Et pourquoi ne faire qu’une part du chemin en acceptant le retour à la «Ligne verte» qui, de toutes façons, provoquera des violences pour tous les juifs qui se sont arrogés le droit de s’installer où bon leur semble en terres palestiniennes ?
Par quelque bout que l’on prenne ce dossier, l’on se rend compte que «violence» il y aura puisqu’il est articulé sur une injustice fondamentale.
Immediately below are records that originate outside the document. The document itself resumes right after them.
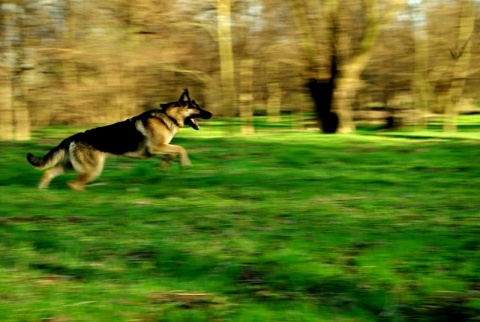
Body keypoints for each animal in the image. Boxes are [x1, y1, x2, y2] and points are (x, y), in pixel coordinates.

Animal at [26, 88, 212, 190]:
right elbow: (181, 148)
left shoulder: (161, 147)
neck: (168, 116)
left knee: (49, 172)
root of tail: (74, 136)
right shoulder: (157, 146)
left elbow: (172, 153)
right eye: (197, 107)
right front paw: (185, 163)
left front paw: (164, 166)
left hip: (70, 166)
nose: (211, 114)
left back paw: (42, 190)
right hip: (92, 169)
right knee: (73, 184)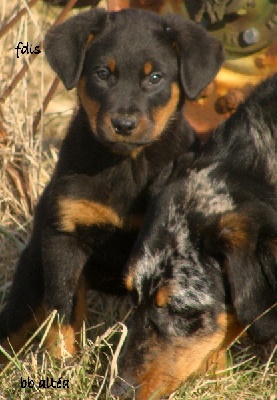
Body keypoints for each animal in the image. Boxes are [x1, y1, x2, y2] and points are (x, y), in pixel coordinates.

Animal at [0, 9, 222, 358]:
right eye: (103, 73)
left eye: (155, 78)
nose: (124, 124)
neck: (126, 165)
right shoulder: (63, 239)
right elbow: (62, 313)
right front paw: (62, 362)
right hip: (31, 279)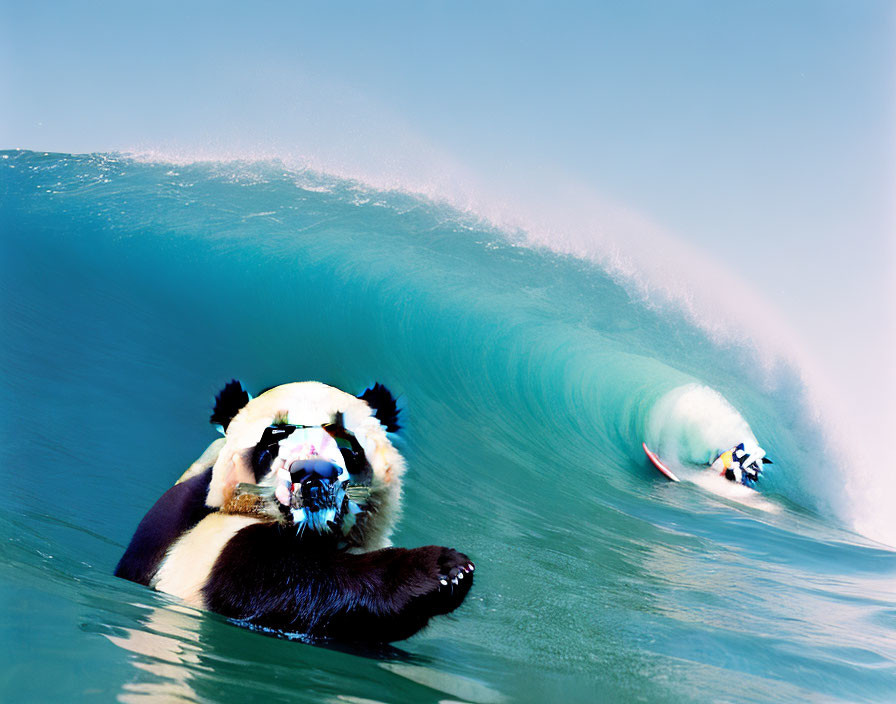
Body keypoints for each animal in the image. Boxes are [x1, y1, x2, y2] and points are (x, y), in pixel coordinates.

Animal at [117, 382, 476, 640]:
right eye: (273, 440)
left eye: (347, 444)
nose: (313, 474)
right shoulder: (210, 541)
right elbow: (293, 586)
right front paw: (443, 568)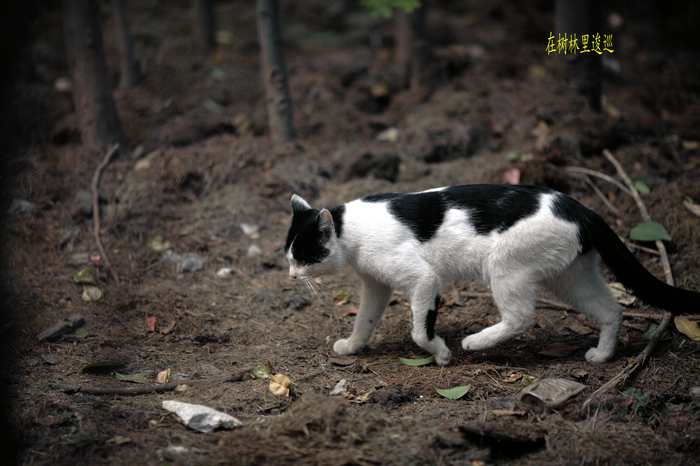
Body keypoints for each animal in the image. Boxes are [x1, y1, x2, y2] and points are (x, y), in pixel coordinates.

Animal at [282, 185, 696, 364]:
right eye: (288, 256)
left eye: (302, 258)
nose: (290, 275)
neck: (349, 229)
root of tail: (582, 209)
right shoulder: (376, 286)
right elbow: (365, 321)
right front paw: (352, 347)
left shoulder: (424, 279)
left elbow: (420, 331)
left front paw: (441, 353)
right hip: (571, 278)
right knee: (611, 311)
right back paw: (602, 356)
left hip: (505, 266)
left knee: (521, 317)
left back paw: (476, 343)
Mais puisqu’il s’agit manifestement d’une faute commise par les États qui ont participé à cette partition injuste de la Palestine, il faut qu’à présent et devant l’impossibilité de sortir de l’impasse qu’elle a provoquée, ces États s’engagent activement pour protéger un tel processus sur le terrain, et restent fermes et déterminés sur les moyens qu’ils mettront en œuvre pour démanteler ce qui a été mis en place et aider à reconstruire un État palestinien où pourront vivre tous ceux qui le désireront dans le respect de chacun.
Si la Palestine bénéficie d’un tel soutien populaire à travers les peuples de la planète, c’est parce qu’elle illustre cet adage que les responsables politiques devraient méditer d’urgence avant de prendre leurs décisions dans d’autres dossiers: «Pas de paix sans justice!»